En effet, dans son rapport annuel 2025-2026, la Commission électorale nationale indépendante (CENI) évoque des “contraintes financières et sécuritaires” susceptibles de compromettre le calendrier électoral. Pour ce faire, son président, Denis Kadima, a lui-même reconnu à plusieurs reprises les difficultés structurelles du processus : « L’organisation des élections nécessite des moyens conséquents et une stabilité sur l’ensemble du territoire. Sans cela, il devient difficile de respecter les délais», prévient le technicien.
Un processus freiné par le manque de moyens
Le financement reste le principal obstacle. Plusieurs sources indiquent que les ressources nécessaires ne sont pas encore mobilisées. Cette situation alimente les inquiétudes dans la classe politique, d’autant que les opérations préparatoires accusent déjà du retard. Outre le financement, des difficultés s’ajoutent des problèmes logistiques comme la vétusté des équipements et incidents, dont des incendies ayant endommagé du matériel. Ces événements rappellent les précédents de 2018, qui avaient fortement perturbé l’organisation du scrutin.
L’insécurité à l’Est, facteur aggravant
Dans l’Est du pays, la persistance des conflits armés rend incertaine la tenue d’élections inclusives.
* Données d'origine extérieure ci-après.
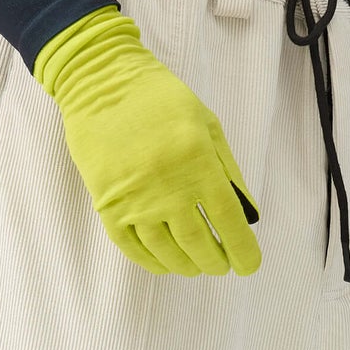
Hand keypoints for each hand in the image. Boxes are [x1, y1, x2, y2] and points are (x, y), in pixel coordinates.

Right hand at [34, 4, 261, 276]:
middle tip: (221, 266)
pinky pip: (133, 248)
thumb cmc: (160, 100)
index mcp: (198, 163)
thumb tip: (247, 215)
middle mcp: (167, 188)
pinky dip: (153, 262)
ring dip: (186, 266)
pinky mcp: (108, 207)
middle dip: (215, 262)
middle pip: (198, 244)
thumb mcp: (207, 124)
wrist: (100, 83)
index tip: (249, 265)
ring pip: (166, 252)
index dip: (242, 250)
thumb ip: (229, 170)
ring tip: (196, 266)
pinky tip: (166, 264)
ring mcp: (135, 201)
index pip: (228, 221)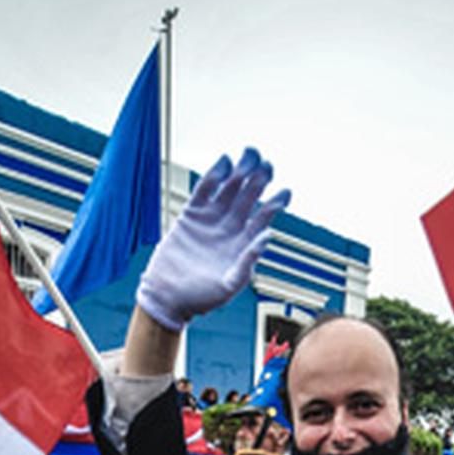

Dans le camp présidentiel, le discours se veut rassurant. Le président de la République Félix-Antoine Tshisekedi a, à plusieurs reprises, réaffirmé son engagement d’organiser les élections dans le respect de la Constitution du pays.
Les proches du pouvoir évoquent des difficultés “normales” et insistent sur la montée en puissance progressive du financement tandis que l’opposition dénonce “un scénario déjà écrit” et n’entend pas se laisser faire. Ces prises de position traduisent une méfiance profonde quant à la volonté réelle du pouvoir de respecter les délais.
Société civile : une alerte sérieuse
Les analystes indépendants tirent également la sonnette d’alarme.
Un chercheur du Groupe d’étude sur le Congo (Ebuteli) résume : « Si les contraintes actuelles ne sont pas levées rapidement, le risque d’un glissement devient réel. » Au-delà de la dynamique interne, le processus fait également face à des pressions extérieures discrètes. Des diplomates occidentaux rappellent régulièrement l’importance de la transparence et du respect du calendrier électoral pour préserver la stabilité du pays.
Le spectre du passé
Les similitudes avec la crise électorale de 2016-2018 sont frappantes tels que les retards techniques, le manque de financement, les tensions sécuritaires ou encore la méfiance politique. Mais pour certains observateurs, malgré tout, des marges de manœuvre existent encore. Parmi elles, l’accélération du financement, la stabilisation des zones en conflit, le renforcement de la transparence.
À l’approche de 2028, la RDC se trouve à un tournant décisif. Entre assurances du pouvoir et inquiétudes de l’opposition, le processus électoral évolue dans un climat de méfiance. Les mois à venir restent donc cruciaux pour sauver un processus électoral dorénavant menacé.